- _Try it_
Find the lines below that include the word "συζήτηση" and report how many there are, with no other text.

········

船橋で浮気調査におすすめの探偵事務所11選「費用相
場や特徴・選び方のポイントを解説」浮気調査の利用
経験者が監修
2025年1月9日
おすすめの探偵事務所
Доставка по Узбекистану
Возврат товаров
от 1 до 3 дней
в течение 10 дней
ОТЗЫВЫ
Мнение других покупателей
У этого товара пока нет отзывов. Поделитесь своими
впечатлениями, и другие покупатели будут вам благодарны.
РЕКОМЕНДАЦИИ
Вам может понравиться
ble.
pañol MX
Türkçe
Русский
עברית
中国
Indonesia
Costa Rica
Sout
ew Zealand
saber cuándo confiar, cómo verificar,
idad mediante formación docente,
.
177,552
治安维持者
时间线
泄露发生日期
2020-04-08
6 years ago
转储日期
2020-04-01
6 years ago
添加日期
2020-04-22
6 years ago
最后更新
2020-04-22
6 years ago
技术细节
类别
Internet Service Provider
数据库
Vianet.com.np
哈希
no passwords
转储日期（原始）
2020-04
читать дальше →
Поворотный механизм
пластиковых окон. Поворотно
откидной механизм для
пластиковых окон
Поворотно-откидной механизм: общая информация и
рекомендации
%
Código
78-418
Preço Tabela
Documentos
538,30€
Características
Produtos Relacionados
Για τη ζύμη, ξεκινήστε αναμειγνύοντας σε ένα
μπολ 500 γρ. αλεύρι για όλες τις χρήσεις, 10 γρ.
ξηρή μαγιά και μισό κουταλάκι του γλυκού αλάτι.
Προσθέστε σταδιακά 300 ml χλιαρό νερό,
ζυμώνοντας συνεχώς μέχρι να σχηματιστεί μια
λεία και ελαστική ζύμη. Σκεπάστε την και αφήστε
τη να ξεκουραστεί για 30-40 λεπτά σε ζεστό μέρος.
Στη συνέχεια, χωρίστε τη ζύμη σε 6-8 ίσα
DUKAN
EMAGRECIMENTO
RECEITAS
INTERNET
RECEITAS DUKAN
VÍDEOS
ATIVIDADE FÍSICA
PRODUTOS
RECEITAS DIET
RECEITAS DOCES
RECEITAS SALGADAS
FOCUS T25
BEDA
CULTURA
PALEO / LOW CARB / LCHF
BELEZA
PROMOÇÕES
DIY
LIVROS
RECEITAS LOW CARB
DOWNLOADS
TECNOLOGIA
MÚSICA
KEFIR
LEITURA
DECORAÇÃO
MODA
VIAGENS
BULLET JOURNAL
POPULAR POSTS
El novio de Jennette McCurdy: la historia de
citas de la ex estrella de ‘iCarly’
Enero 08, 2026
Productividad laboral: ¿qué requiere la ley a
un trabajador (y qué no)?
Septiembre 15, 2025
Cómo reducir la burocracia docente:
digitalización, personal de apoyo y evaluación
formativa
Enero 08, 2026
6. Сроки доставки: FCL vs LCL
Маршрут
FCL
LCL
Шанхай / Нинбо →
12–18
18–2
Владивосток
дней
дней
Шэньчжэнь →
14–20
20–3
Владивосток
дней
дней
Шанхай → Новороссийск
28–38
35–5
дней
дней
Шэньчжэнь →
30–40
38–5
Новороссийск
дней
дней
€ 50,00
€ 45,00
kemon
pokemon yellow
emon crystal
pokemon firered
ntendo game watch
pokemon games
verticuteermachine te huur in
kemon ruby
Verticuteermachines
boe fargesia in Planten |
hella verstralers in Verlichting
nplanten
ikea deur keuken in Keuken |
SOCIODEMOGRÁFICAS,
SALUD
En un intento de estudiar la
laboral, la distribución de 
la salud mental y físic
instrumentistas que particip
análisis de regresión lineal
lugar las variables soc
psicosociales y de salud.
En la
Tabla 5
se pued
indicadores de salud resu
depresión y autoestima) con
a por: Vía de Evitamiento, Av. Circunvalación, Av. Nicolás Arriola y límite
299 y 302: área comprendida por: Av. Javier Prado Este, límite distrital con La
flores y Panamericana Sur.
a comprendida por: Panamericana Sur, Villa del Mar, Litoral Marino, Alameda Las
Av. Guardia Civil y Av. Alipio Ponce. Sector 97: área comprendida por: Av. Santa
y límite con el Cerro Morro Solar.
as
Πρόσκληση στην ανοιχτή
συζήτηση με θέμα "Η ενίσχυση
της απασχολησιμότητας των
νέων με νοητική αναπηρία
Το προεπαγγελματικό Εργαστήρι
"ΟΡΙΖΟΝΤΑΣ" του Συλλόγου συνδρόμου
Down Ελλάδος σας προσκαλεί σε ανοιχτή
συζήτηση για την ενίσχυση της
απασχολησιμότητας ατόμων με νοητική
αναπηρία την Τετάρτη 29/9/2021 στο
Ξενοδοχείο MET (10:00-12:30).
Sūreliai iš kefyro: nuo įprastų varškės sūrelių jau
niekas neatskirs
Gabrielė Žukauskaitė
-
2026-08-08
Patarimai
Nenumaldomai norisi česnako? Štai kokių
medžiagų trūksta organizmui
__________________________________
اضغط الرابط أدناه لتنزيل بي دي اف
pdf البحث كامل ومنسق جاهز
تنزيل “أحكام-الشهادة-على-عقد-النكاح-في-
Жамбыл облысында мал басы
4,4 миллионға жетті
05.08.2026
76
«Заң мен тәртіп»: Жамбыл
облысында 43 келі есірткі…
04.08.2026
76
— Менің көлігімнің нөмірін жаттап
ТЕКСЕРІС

········

- _Task response_
2